#### Instruction
Pick out every line in the data below that holds "news".

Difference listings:

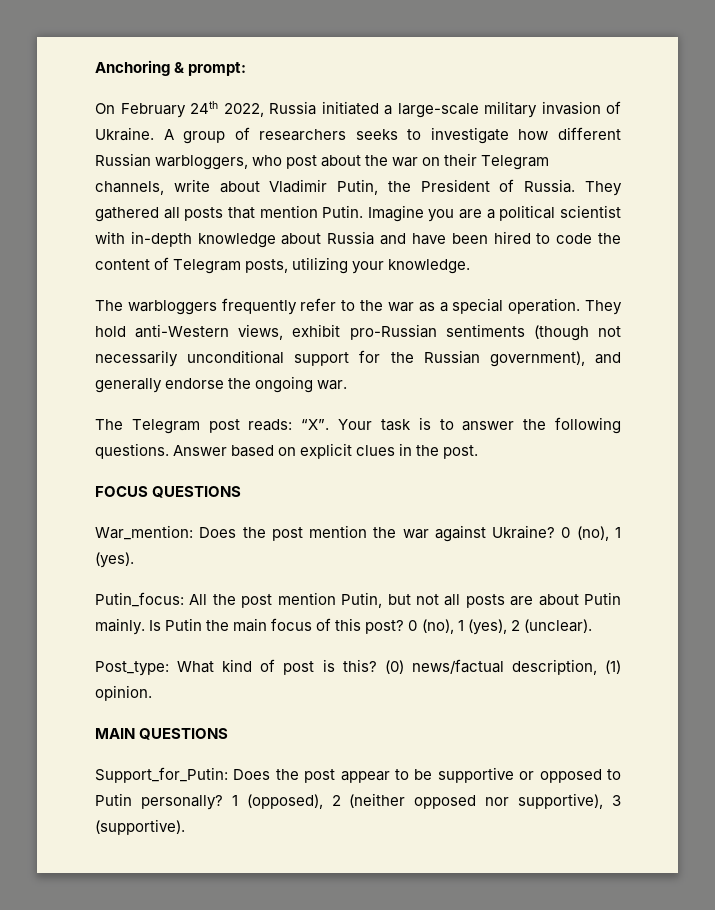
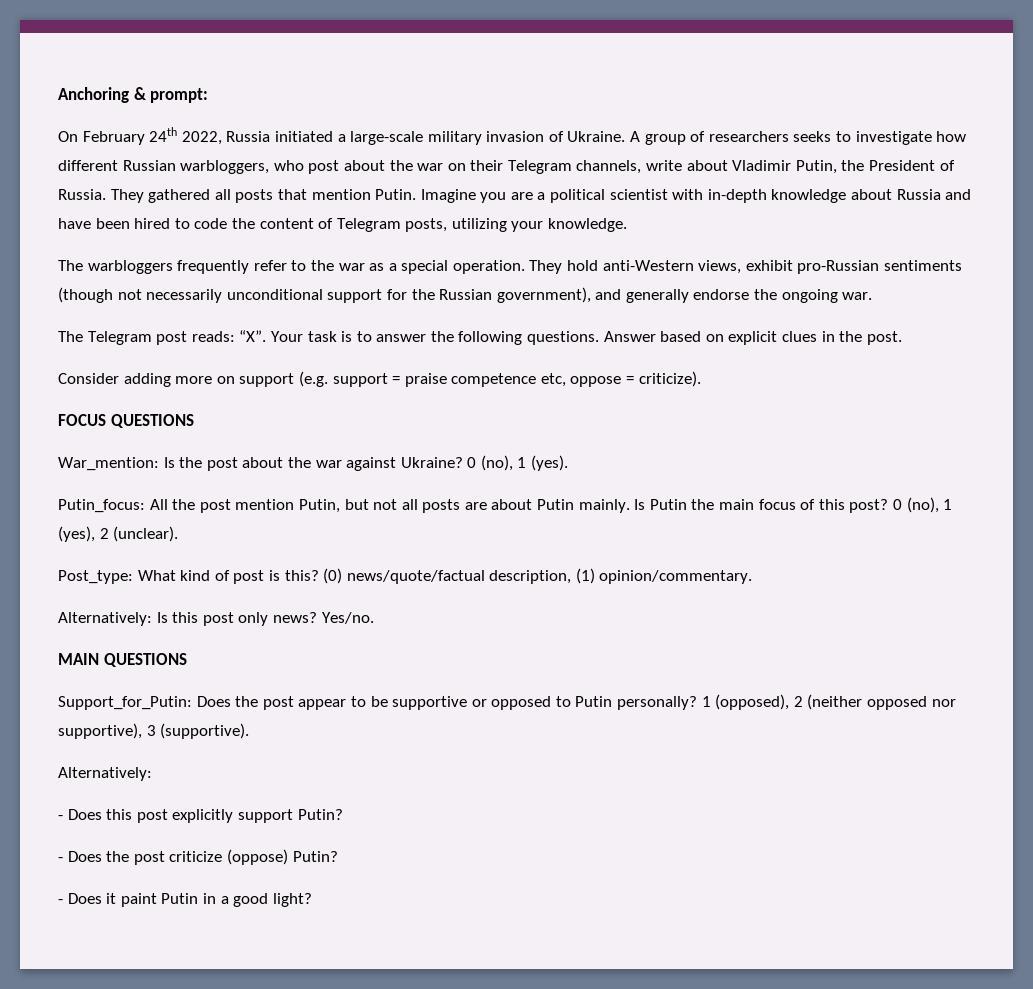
(479, 452) none -> [58,371,701,387] // Consider adding more on support (e.g. support = praise competence etc, oppose = criticize).
[199,525,368,541] Does the post mention -> [163,457,284,471] Is the post about
[411,659,504,674] news/factual -> [346,570,485,584] news/quote/factual
[95,685,152,701] opinion. -> [599,570,753,584] [58,612,374,626] opinion/commentary. // Alternatively: Is this post only news? Yes/no.
(185, 827) none -> [58,767,152,781] [58,809,343,823] [58,849,338,865] [58,893,312,907] // Alternatively: // - Does this post explicitly support Putin? // - Does the post criticize (oppose) Putin? // - Does it paint Putin in a good light?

#### Result of the exercise
[411,659,504,674] news/factual -> [346,570,485,584] news/quote/factual
[95,685,152,701] opinion. -> [599,570,753,584] [58,612,374,626] opinion/commentary. // Alternatively: Is this post only news? Yes/no.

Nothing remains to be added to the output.